I could lookout and see.

and I would be enthralled 

with what there was to see,

as it impressed me with visuals of impact.

when I was slightly older,

I could look out and see,

and I would wonder,

what does it mean,

and who made it that way,

and why it is that way so.

when I was than older,

I could look out and see,

and I would glance and surmise,

run an internal dialogue about it,

have some history anecdotally,

as if to say,

ponder its worth,

and take my looking somewhere else.

when I got much older,

I could look out and see,

puzzled as to what I was seeing,

then remember all about it,

as connected to everything else I knew,

pondered how times flies,

based on memory's reflection upon it,

as if I was a monument watching time pass.

and when I was just plain old,

I could look out and see,

feign some sort of interest,

possibly quizzical in my looking status,

and reflect on how I see.

ask, who of me is doing that looking?

more aware of the burden of memory,

inwardly to be aware 

of who of me shows interest,

and wondering how experience really works.

almost cynically asking,

what's the point.

but now, truly fascinated with, 

what's it supposed to mean to me,

and who of me is then now watching?

what sight has introduced?

and where in me that visual went?

and how now has so much less interest in surface,

and so much more interest in this inward enterprise. 

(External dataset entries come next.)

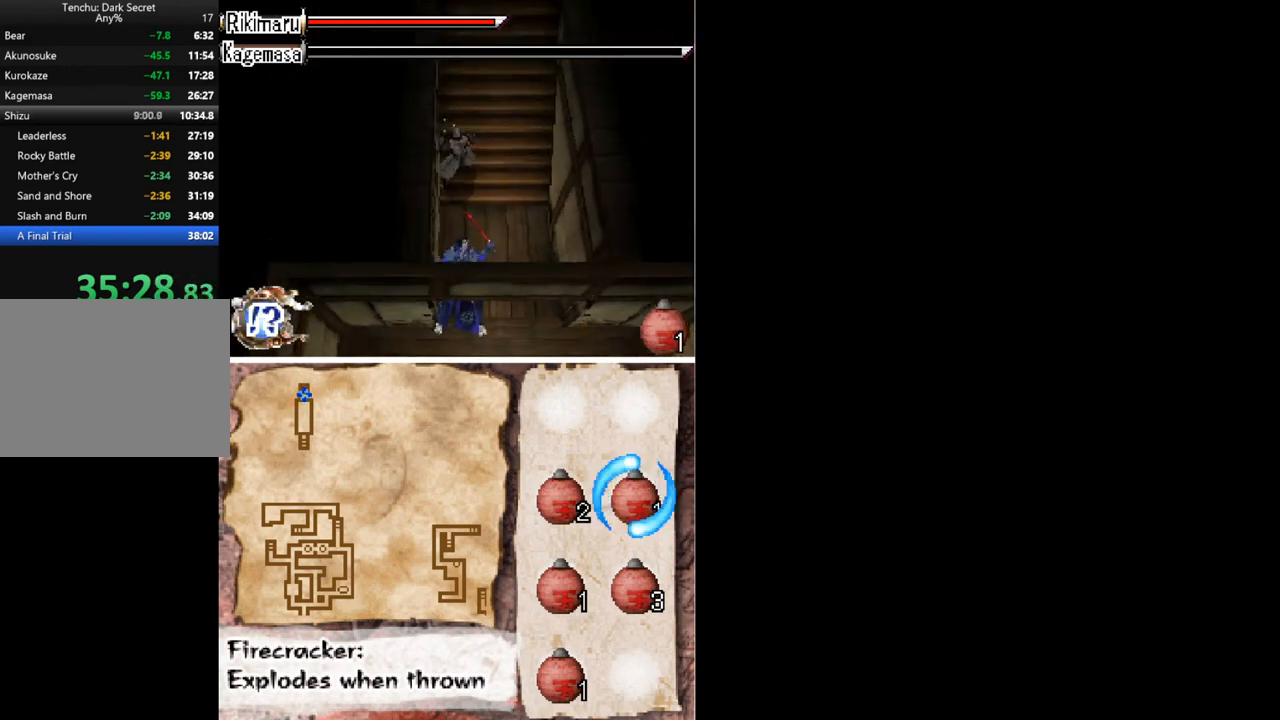
{"buttons": [], "button_events": []}
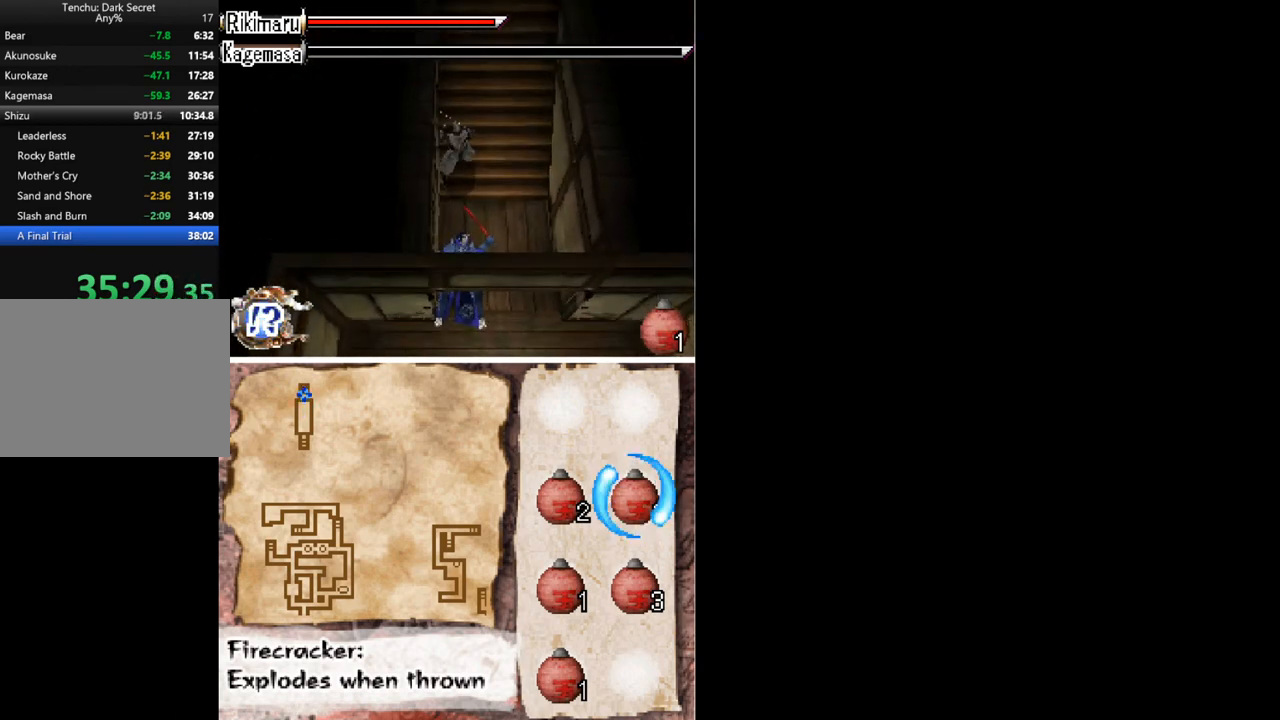
{"buttons": ["DPAD_UP"], "button_events": [[367, "DPAD_UP", "down"]]}
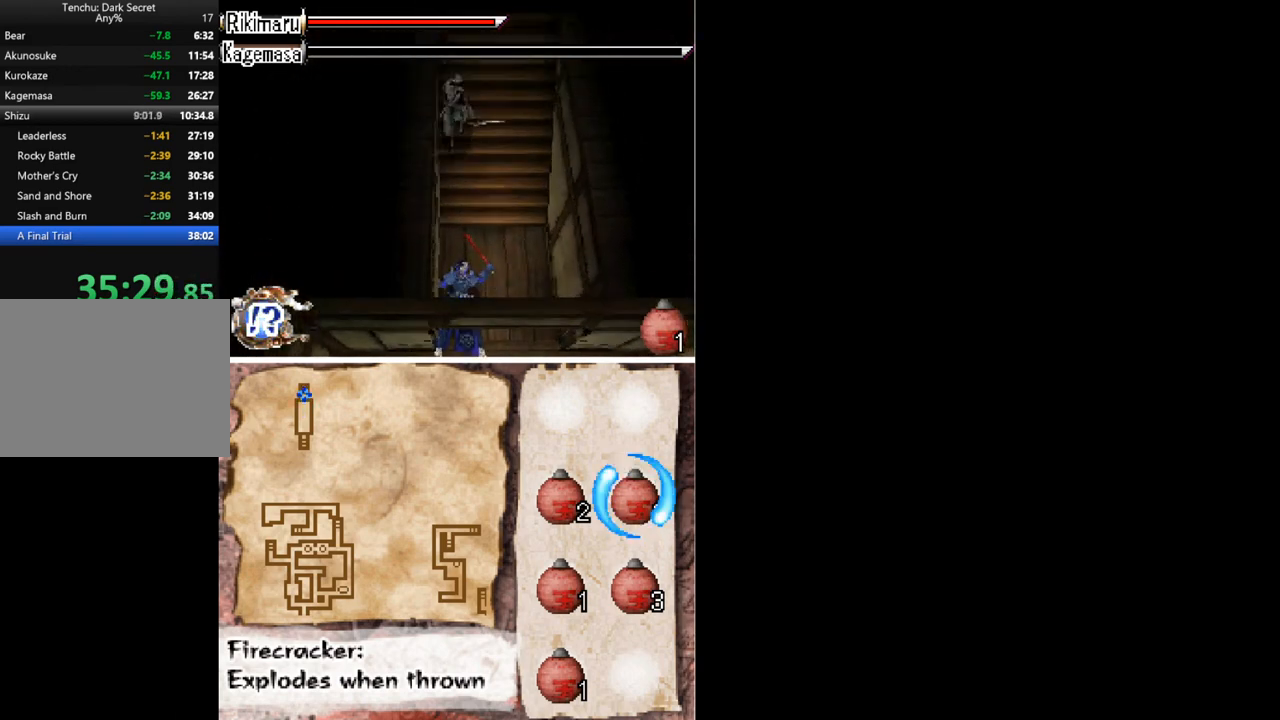
{"buttons": [], "button_events": [[67, "DPAD_UP", "up"]]}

how fascination, which started out so fresh and clean,

eventually became this observation style,

where introspection is reflective

and meaning is just a useful appliance,

while ongoing has it own wherewithal.

and seeing out is now a window,

in a world of deeper self-witness.

where I am once again so young to it.

and I could look in and see.

and I am enthralled

with what there is that's there,

as it impresses me with impact,

beyond what experience seems to have 

sensorially offered . . .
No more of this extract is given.